Pessimism is a mental state characterized by a tendency to focus on negative or unfavorable aspects of a situation.
This disposition involves a general expectation that things will turn out poorly, or a lack of hope and confidence in the future.
Pessimistic individuals often exhibit a persistent focus on difficulties, a belief that problems are insurmountable, or a tendency to anticipate and prepare for the worst.
This mental state can have significant impacts on an individual's mood, decision-making, and overall well-being.
Researchers studying pessimism utilize a variety of methods, including experimental psychology, neuroscience, and data analysis (e.g., using SAS 9.4, R version 3.6.1, Stata 15, SPSS v20) to better understand the causes, consequences, and potential interventions for pessimistic thinking.

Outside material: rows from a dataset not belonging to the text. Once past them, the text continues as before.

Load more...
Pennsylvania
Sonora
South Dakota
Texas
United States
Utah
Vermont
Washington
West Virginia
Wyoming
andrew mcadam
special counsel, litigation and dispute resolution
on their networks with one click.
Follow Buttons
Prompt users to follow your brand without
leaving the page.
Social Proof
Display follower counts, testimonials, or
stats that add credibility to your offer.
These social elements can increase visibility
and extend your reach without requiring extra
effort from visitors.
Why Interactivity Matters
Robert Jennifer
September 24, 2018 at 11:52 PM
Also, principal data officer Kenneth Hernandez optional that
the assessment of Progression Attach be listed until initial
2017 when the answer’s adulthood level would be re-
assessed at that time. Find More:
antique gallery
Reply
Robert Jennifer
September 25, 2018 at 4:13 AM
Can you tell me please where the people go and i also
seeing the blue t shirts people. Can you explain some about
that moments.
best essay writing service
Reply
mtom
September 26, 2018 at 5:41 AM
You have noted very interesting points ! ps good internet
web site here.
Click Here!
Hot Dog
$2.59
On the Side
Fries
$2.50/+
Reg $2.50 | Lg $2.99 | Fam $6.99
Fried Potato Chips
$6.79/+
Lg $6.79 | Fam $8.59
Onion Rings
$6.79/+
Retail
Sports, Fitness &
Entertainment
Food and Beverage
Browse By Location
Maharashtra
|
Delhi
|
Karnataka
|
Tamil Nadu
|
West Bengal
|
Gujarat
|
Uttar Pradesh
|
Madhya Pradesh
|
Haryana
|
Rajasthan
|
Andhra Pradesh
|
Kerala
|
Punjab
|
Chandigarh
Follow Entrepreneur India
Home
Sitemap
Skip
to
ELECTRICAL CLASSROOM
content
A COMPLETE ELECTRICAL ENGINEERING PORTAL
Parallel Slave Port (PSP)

The PubCompare.ai platform offers powerful AI-driven tools to assist in this important area of research, helping scientists easily locate the most effective protocols and solutions to support their pessimism studies.
With features like protocol optimization and intelligent comparison tools, PubCompare.ai empowers researchers to identify the best practices and products to advance their work on negative outlok, gloomy disposition, and lack of hope (HO 244966, R version 4.0.2, Stata 14).
By leveraging the power of AI, researchers can enhance their pessimism studies and gain new insights into this critical aspect of mental health and well-being.